→ **What the task asks**
Lay out as a numbered list everything from the start of the material down to and including the line that contains "var sketch = newSketch(context, id", with blank lines and pictures left out.

Extracted data entries
● ● ●
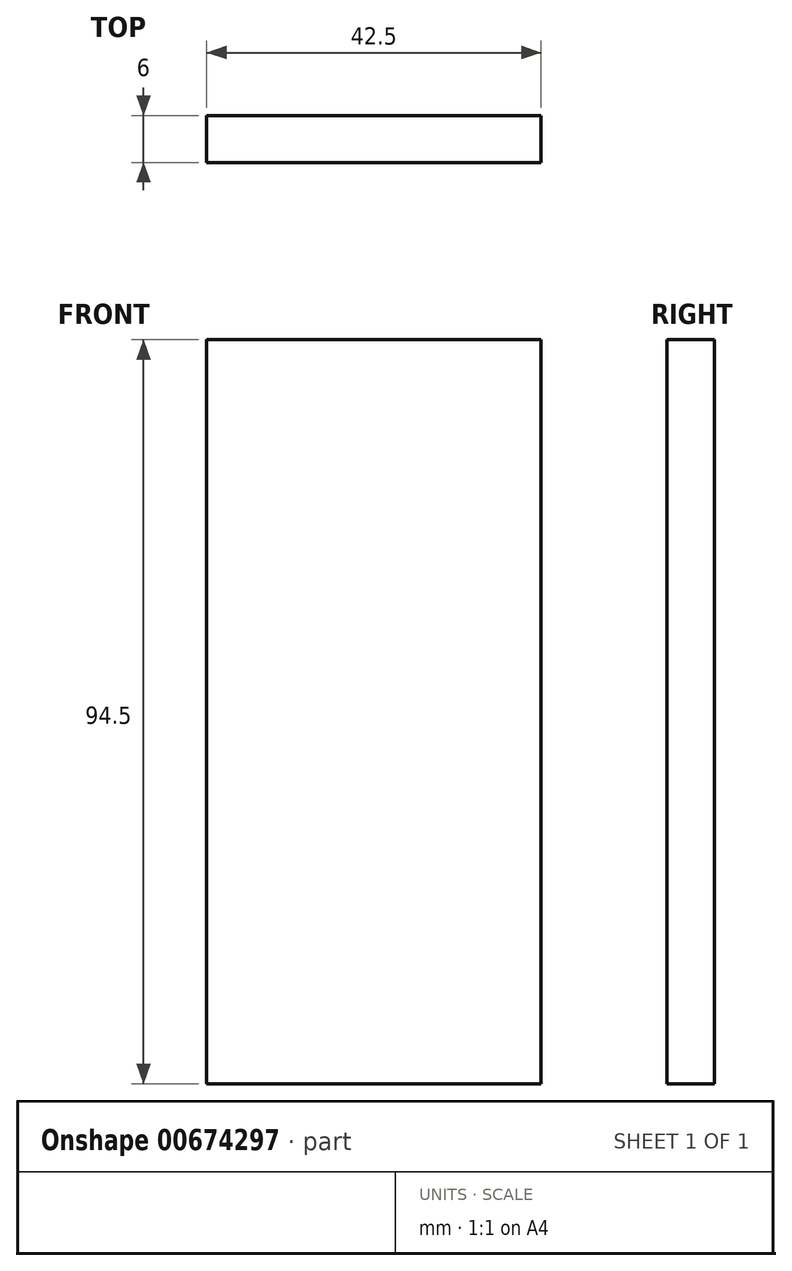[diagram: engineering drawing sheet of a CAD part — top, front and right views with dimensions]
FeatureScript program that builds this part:
annotation { "Feature Type Name" : "Feature", "Feature Type Description" : "" }
export const myFeature = defineFeature(function(context is Context, id is Id, definition is map)
    precondition{}
    {
        {
            var Q0;
            Q0=qCreatedBy(makeId("Front.planeOp"),FACE);
            var sketch = newSketch(context, id + "F0", { "sketchPlane" : qUnion([Q0])});
            skLineSegment(sketch, "E0.bottom", {"start": v(-22.95, 45.06) * mm, "end": v(19.55, 45.06) * mm});
            skLineSegment(sketch, "E0.top", {"start": v(-22.95, -49.44) * mm, "end": v(19.55, -49.44) * mm});
            skLineSegment(sketch, "E0.left", {"start": v(-22.95, 45.06) * mm, "end": v(-22.95, -49.44) * mm});
            skLineSegment(sketch, "E0.right", {"start": v(19.55, 45.06) * mm, "end": v(19.55, -49.44) * mm});
            skSolve(sketch);
        }
        {
            var Q0;
            Q0 = qSketchRegion(id + "F0", true);
            extrude(context, id + "F1", {"entities" : qUnion([Q0]), "depth" : 6 * mm, "offsetDistance" : 25 * mm});
        }
    });
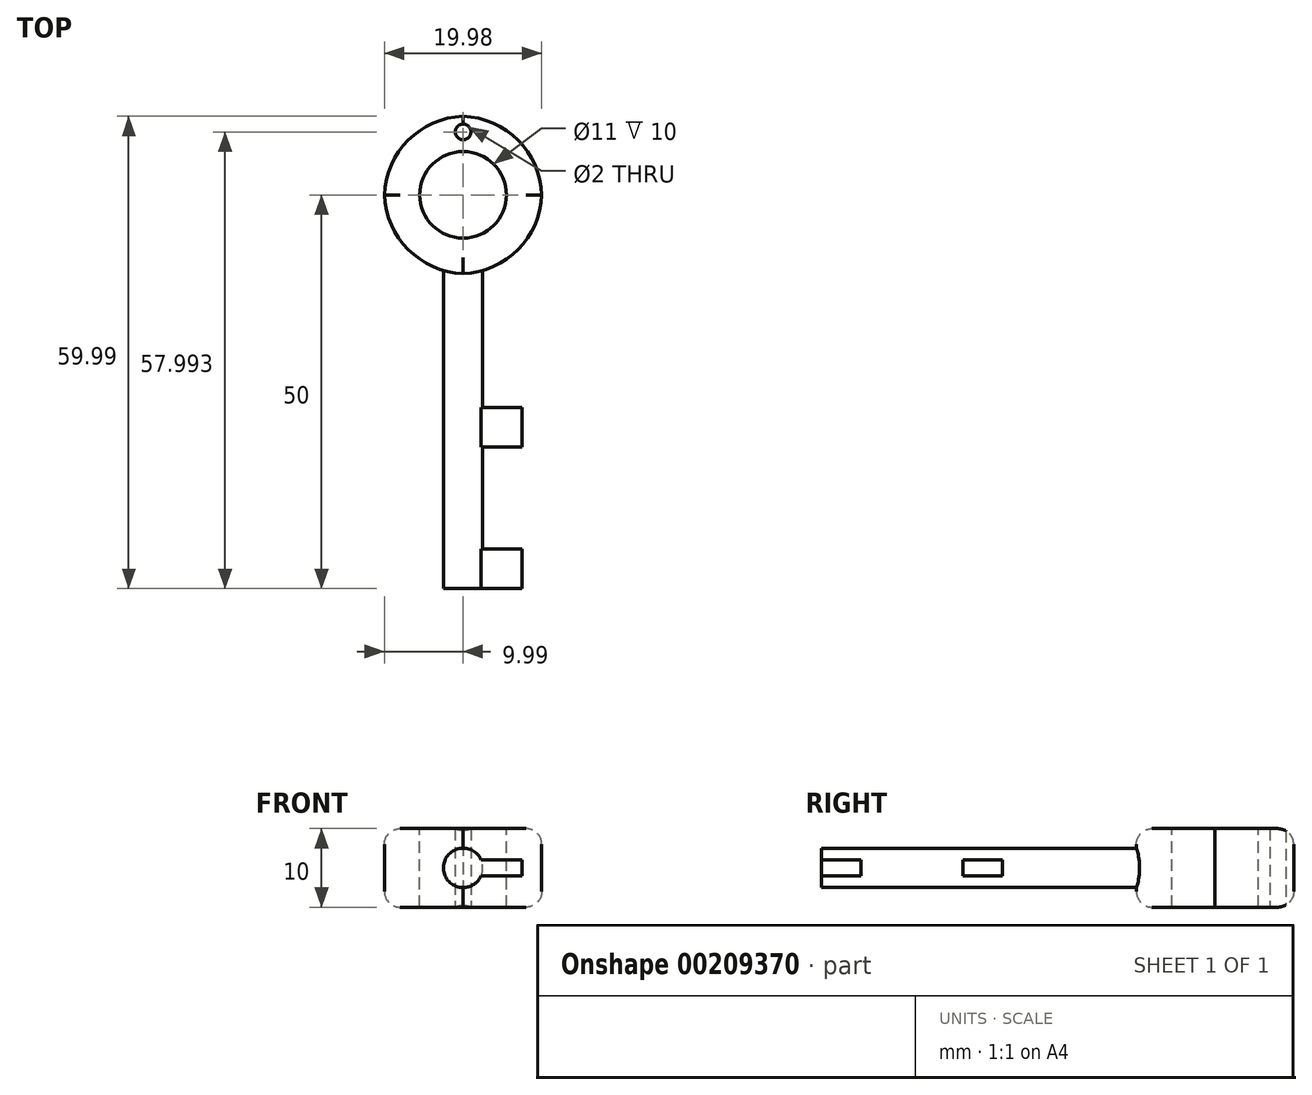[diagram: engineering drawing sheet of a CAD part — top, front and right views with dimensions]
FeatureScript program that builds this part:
● ● ●
→ **Correct answer**
1. [diagram: engineering drawing sheet of a CAD part — top, front and right views with dimensions]
2. FeatureScript program that builds this part:
3. annotation { "Feature Type Name" : "Feature", "Feature Type Description" : "" }
4. export const myFeature = defineFeature(function(context is Context, id is Id, definition is map)
5.     precondition{}
6.     {
7.         {
8.             var Q0;
9.             Q0=qCreatedBy(makeId("Front.planeOp"),FACE);
10.             var sketch = newSketch(context, id + "F0", { "sketchPlane" : qUnion([Q0])});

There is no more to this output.